> **Exercise details**:
All that should come back is the lines of the data below from the one containing "at 01:50 UTC)</p></i>" to the one containing "<h3>Daily Image</h3>", inclusive, exactly as they stand.

> **Available data**:
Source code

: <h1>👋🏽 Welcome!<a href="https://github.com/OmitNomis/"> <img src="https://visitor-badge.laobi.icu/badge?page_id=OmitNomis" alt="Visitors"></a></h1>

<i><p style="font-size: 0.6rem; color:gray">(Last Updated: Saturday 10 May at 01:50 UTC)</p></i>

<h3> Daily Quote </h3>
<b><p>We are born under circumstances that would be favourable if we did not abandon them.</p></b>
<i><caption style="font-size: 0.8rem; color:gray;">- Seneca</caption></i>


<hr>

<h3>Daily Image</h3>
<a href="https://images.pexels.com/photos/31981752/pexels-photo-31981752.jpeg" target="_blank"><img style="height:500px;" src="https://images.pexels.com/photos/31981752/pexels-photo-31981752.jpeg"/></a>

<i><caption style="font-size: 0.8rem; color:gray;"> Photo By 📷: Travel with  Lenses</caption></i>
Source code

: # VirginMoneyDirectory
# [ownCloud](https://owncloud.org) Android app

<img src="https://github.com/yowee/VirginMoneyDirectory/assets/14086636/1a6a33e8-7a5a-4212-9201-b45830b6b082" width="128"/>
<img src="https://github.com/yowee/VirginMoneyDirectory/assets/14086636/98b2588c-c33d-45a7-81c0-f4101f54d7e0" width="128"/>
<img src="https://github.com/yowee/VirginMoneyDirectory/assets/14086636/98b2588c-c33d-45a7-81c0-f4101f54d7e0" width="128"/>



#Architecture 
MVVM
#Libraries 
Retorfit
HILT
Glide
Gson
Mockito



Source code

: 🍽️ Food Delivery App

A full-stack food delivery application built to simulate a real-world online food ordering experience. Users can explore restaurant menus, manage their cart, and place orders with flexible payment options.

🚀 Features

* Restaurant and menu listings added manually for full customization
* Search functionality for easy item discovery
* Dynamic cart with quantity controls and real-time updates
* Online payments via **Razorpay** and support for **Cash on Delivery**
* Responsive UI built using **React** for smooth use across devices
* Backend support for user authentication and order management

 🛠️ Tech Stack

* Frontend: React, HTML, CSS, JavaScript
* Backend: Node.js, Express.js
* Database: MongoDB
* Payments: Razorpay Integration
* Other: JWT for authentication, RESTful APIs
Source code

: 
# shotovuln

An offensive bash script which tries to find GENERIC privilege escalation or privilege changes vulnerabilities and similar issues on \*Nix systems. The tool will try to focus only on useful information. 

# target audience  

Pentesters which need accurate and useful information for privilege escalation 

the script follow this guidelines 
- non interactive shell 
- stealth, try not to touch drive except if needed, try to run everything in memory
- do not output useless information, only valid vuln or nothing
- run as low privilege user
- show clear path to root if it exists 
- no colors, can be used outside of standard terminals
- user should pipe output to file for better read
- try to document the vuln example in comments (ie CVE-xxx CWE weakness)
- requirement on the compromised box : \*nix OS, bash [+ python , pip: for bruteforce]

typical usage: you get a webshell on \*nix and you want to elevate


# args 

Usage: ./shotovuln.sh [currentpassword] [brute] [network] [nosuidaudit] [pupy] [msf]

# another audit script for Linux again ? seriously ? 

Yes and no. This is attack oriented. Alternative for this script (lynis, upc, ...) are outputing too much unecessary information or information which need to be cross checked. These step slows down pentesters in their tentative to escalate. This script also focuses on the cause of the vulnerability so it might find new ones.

> **Answer section**:
<i><p style="font-size: 0.6rem; color:gray">(Last Updated: Saturday 10 May at 01:50 UTC)</p></i>

<h3> Daily Quote </h3>
<b><p>We are born under circumstances that would be favourable if we did not abandon them.</p></b>
<i><caption style="font-size: 0.8rem; color:gray;">- Seneca</caption></i>


<hr>

<h3>Daily Image</h3>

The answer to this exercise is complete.